[ACTION ITEM]
Scan the entries below and say how many lines contain "kedvezmény". Write only the number.

--- DATA IN THIS EXERCISE ---

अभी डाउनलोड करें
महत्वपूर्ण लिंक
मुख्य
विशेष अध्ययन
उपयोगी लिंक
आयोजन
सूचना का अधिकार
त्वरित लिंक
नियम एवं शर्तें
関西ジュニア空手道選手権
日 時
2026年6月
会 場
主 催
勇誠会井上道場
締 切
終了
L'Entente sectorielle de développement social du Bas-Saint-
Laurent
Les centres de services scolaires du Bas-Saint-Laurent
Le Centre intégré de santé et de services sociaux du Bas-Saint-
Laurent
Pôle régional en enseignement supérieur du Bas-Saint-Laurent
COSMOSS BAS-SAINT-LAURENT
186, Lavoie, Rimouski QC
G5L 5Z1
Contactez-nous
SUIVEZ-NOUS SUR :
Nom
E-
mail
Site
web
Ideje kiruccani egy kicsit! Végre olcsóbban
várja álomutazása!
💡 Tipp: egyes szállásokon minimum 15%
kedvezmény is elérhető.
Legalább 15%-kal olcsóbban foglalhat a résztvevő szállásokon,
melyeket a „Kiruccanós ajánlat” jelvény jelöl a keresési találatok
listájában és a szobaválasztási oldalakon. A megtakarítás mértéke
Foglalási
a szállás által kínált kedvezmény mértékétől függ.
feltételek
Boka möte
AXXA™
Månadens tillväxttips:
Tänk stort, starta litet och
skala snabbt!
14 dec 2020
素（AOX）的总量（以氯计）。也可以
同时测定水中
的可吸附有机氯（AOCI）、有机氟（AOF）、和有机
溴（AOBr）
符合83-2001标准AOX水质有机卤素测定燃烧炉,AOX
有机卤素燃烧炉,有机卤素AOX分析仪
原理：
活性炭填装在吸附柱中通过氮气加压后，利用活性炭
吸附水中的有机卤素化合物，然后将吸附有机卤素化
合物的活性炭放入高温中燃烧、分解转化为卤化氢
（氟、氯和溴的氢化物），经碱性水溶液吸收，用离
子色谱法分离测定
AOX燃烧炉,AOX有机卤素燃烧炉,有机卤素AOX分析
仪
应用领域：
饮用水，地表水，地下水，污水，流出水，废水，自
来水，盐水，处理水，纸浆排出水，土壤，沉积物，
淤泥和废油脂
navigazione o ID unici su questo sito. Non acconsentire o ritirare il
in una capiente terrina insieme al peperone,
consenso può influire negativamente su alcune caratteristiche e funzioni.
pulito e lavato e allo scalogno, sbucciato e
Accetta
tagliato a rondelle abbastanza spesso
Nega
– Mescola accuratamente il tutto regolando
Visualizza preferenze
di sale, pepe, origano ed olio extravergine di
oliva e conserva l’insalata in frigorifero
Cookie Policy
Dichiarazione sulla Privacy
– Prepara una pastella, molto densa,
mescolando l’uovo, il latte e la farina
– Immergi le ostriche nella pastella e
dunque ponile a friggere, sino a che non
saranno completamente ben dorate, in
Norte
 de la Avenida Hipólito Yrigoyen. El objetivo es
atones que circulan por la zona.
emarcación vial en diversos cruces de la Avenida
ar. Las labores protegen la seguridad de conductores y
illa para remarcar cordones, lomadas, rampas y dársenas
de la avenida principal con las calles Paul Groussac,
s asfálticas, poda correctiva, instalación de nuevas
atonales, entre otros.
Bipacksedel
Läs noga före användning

---

[WRITTEN REPLY]
2